News

New Recipe Guide Makes Gluten-Free Cooking Tastier, Healthier and Easier with Pulses

(Winnipeg) March 22, 2011– Pulse Canada is responding to the growing demand for gluten-free foods by releasing a resource booklet that includes recipes for meals, snacks and baked goods that feature gluten-free pulses and pulse ingredients (peas, beans, lentils and chickpeas).

Pulse Canada’s Pulses and the Gluten-Free Diet:  Cooking with Beans, Peas, Lentils and Chickpeas was developed in collaboration with Shelley Case, RD, dietician and author and Carol Fenster, PhD, consultant and author of several gluten-free cookbooks.  Pulses and the Gluten-Free Diet offers 26 new recipes that are tasty, nutritious and easy to make at home.
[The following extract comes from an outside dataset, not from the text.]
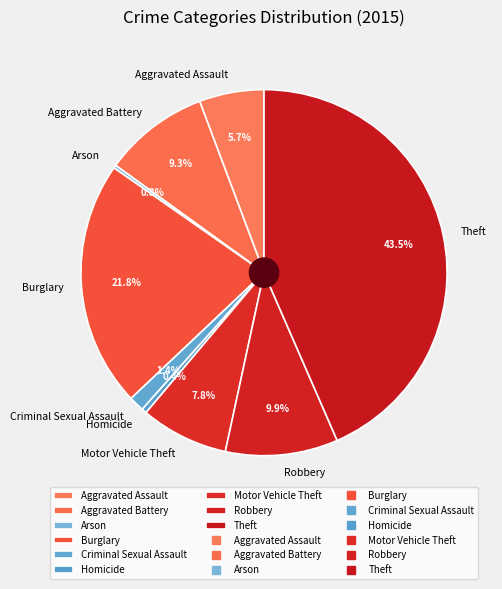

Do Theft and Burglary together represent more than half of the pie?

Yes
“Gluten free is one of the fastest growing food market segments.   As many as one in 133 people are affected by some level of gluten intolerance.  Pulses and pulse ingredients are gluten-free and easy to use in many recipes including baked goods, snacks and meals,” said Peter Watts, Director of Market Innovation for Pulse Canada. “Celiac disease as yet has no known cure.  The only treatment of celiac disease is strict adherence to a gluten-free
diet,” said Jim McCarthy, Executive Director of the Canadian Celiac Association.  “This guide is an excellent resource providing new nutritional choices.”

“Recipes that include pulses as an ingredient can significantly improve fiber and B vitamin intake of someone who is following a gluten-free diet, which tends to be low in these  nutrients,” said Carolanne Nelson, PhD RD, Assistant Professor of Nutrition, University of Prince Edward Island.

Pulses are a healthy, sustainable ingredient that offer excellent health benefits that can help reduce and prevent chronic health issues such heart disease and diabetes.  They are a rich source vegetable protein, complex carbohydrates – including dietary fibre, as well as vitamins and minerals such as potassium and iron. “Pulses are a natural prescription for healthy living and can play a key role in providing Canadians with the nutrition
they need” says Watts.  “Combined with the contribution pulses make to environmental sustainability, pulses play a significant role in supporting healthy people and a healthy planet.”

Pulse Canada is the national association representing growers, traders and processors of Canadian pulse crops (peas, beans, lentils and chickpeas). Canada is the world’s largest supplier of pulses, with exports reaching more than 150 countries.